The BSPR offers a nuber of generous bursaries to student members to attend meetings, and frequently offers discount rates to membeers at its annual meeting.  It also supports a number of proteomics meetings around the UK.

The BSPR represents both the Human Proteome Organization (HUPO) and the European Proteomics Association (EuPA) in the UK, and is affiliated to the Society of Biology.


If you use proteomics, want to use proteomics, or are just keen to learn more, why not JOIN THE BSPR.


The Relevance of New Technologies to the Biological and Chemical Weapons Conventions.


The Biological Weapons Convention and Chemical Weapons Conventions are two International treaties that prohibit the generation, production, stockpiling or use of these weapons.  My interest in these is how the developments in modern science are both a threat and of potential benefit to these conventions, and how scientific research developed for benefit could also be put to detrimental use, the dual-use conundrum. 

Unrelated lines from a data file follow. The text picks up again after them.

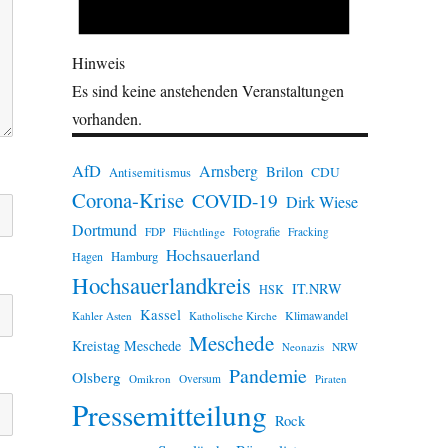
Hinweis
Es sind keine anstehenden Veranstaltungen
vorhanden.
AfD
Arnsberg
Brilon
CDU
Antisemitismus
Corona-Krise
COVID-19
Dirk Wiese
Dortmund
FDP
Flüchtlinge
Fotografie
Fracking
Hochsauerland
Hamburg
Hagen
Hochsauerlandkreis
IT.NRW
HSK
Kassel
Klimawandel
Kahler Asten
Katholische Kirche
Meschede
Kreistag Meschede
Neonazis
NRW
Pandemie
Olsberg
Omikron
Oversum
Piraten
Pressemitteilung
Rock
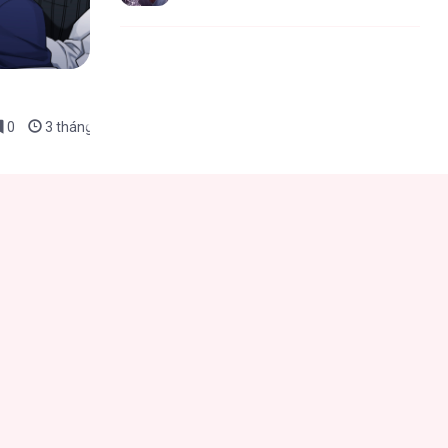
0
3 tháng trước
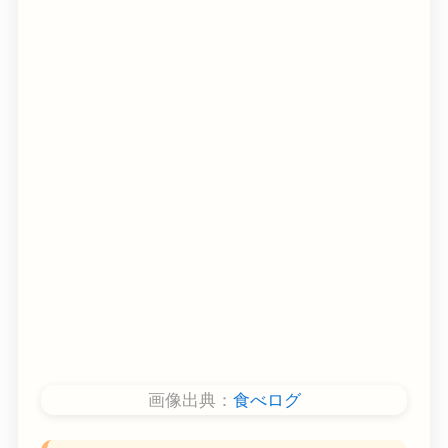
画像出典：
食べログ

I got into this area because many of the tools and technologies that have been developed in my research fields, and some of the understanding of biology that we gain from it, have the potential for dual use, or could be used to detect the use of biological or chemical weapons and identify the weapon. Dual use means that while the science was developed for beneficial reasons, such as to understand and treat disease, the very same science could possibly be used to do harm.  A recent good example of this was the genomic sequencing of the flu virus that was responsible for the 1918 flu pandemic that killed millions of people worldwide.  The science gave us a much better understanding of why this particular flu virus was so harmful, which means we are better prepared and can produce better treatments, should a similar outbreak occur. The question is, could this information now be used to engineer an artificial virus with similar properties.